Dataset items
^^^^^^^^
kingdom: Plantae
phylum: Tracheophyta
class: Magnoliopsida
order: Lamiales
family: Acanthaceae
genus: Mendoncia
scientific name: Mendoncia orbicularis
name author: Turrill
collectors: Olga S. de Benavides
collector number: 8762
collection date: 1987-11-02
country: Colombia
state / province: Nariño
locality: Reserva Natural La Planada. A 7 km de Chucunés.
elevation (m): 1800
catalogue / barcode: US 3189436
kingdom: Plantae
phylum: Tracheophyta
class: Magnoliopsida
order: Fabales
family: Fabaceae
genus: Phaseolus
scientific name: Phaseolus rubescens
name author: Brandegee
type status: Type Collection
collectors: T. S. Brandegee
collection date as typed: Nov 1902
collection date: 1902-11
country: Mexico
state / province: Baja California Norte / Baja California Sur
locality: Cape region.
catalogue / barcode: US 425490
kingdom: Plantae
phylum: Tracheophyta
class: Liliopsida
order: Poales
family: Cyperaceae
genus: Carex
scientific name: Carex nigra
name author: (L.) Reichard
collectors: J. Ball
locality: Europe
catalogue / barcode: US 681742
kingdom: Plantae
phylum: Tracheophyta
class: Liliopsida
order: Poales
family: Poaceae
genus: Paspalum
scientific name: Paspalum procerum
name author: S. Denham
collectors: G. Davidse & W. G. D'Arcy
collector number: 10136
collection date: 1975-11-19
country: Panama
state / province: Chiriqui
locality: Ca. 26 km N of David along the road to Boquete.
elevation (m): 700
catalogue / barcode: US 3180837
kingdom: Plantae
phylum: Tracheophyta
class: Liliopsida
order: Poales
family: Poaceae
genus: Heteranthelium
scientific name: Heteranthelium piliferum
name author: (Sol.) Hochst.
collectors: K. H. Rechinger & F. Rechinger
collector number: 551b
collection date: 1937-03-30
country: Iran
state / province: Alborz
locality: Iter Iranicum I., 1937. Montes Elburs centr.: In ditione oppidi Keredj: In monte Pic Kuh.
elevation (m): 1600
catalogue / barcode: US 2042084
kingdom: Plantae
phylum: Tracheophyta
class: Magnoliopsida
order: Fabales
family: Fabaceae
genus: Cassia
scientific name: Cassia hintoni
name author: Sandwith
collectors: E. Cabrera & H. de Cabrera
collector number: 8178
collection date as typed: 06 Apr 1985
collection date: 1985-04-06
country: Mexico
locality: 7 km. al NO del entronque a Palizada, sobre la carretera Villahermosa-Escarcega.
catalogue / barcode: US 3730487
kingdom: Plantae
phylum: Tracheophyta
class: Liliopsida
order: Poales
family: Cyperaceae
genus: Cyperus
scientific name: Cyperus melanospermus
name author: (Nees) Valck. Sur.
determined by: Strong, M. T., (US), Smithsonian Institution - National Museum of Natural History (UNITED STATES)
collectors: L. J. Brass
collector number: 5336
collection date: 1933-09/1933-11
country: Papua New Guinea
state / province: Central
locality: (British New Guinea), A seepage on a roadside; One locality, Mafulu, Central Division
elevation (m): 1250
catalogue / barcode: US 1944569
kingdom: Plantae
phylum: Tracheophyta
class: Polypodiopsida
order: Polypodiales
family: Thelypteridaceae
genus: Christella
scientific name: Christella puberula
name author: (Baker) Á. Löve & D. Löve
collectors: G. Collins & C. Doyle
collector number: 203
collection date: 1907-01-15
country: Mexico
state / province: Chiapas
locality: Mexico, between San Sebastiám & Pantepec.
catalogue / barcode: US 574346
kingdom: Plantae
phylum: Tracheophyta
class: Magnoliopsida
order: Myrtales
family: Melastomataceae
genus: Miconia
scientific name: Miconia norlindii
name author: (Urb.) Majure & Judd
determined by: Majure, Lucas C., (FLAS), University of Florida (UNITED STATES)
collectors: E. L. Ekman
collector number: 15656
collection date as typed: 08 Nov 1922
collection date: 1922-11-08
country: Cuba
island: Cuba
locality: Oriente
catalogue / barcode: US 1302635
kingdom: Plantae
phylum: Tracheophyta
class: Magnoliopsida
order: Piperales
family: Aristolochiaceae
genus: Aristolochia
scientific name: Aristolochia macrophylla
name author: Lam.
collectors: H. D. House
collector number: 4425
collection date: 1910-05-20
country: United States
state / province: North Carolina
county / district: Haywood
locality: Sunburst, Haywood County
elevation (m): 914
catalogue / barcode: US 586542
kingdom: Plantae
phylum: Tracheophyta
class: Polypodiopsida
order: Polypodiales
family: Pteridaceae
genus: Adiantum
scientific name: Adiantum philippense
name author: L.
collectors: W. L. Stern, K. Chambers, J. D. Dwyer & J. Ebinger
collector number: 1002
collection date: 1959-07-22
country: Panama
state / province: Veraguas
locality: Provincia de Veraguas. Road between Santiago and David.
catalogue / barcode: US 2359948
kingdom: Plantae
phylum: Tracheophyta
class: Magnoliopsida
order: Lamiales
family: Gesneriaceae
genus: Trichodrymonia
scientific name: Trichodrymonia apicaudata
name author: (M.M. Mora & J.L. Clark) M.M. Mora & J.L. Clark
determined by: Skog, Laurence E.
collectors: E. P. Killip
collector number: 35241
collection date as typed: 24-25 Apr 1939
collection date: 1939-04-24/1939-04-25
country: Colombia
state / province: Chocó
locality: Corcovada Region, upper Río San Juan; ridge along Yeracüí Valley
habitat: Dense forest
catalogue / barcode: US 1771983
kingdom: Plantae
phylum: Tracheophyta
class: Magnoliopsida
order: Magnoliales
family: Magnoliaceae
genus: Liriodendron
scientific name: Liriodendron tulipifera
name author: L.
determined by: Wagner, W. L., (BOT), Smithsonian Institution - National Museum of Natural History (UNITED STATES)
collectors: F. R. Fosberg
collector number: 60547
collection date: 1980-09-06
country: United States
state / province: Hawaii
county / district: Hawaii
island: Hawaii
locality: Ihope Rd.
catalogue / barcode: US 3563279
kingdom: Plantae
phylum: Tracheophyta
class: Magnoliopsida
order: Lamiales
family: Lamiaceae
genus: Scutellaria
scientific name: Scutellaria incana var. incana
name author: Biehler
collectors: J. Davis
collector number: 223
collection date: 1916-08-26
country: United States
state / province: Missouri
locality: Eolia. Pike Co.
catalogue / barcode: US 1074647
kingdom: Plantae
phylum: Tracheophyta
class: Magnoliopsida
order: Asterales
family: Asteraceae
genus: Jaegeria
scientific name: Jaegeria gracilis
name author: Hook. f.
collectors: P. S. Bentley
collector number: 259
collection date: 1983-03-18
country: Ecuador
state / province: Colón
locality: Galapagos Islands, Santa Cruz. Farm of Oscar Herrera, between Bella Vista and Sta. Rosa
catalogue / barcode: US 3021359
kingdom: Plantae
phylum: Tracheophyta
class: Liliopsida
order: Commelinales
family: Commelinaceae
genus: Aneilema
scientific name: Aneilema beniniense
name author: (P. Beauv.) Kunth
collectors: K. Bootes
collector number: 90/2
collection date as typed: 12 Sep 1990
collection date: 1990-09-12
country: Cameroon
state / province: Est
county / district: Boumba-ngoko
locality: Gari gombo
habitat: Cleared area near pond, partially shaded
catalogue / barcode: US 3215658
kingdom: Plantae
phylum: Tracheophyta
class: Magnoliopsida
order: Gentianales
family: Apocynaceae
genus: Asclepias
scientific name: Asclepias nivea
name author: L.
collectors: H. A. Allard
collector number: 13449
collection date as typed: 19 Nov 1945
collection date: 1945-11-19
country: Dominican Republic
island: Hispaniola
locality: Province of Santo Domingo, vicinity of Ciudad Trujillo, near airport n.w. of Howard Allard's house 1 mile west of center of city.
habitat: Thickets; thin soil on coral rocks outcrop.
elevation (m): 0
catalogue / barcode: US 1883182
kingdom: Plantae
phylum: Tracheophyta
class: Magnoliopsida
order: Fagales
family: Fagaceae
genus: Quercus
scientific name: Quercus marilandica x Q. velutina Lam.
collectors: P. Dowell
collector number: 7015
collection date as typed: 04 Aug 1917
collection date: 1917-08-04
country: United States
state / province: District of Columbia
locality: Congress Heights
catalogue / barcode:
^^^^^^^^
Please arrange the records from the line with "state / province: Chiriqui" up to and including the line with "collector number: 8178" as a JSON list of strings, one string per line, with blank lines omitted.

Full answer:
[
  "state / province: Chiriqui",
  "locality: Ca. 26 km N of David along the road to Boquete.",
  "elevation (m): 700",
  "catalogue / barcode: US 3180837",
  "kingdom: Plantae",
  "phylum: Tracheophyta",
  "class: Liliopsida",
  "order: Poales",
  "family: Poaceae",
  "genus: Heteranthelium",
  "scientific name: Heteranthelium piliferum",
  "name author: (Sol.) Hochst.",
  "collectors: K. H. Rechinger & F. Rechinger",
  "collector number: 551b",
  "collection date: 1937-03-30",
  "country: Iran",
  "state / province: Alborz",
  "locality: Iter Iranicum I., 1937. Montes Elburs centr.: In ditione oppidi Keredj: In monte Pic Kuh.",
  "elevation (m): 1600",
  "catalogue / barcode: US 2042084",
  "kingdom: Plantae",
  "phylum: Tracheophyta",
  "class: Magnoliopsida",
  "order: Fabales",
  "family: Fabaceae",
  "genus: Cassia",
  "scientific name: Cassia hintoni",
  "name author: Sandwith",
  "collectors: E. Cabrera & H. de Cabrera",
  "collector number: 8178"
]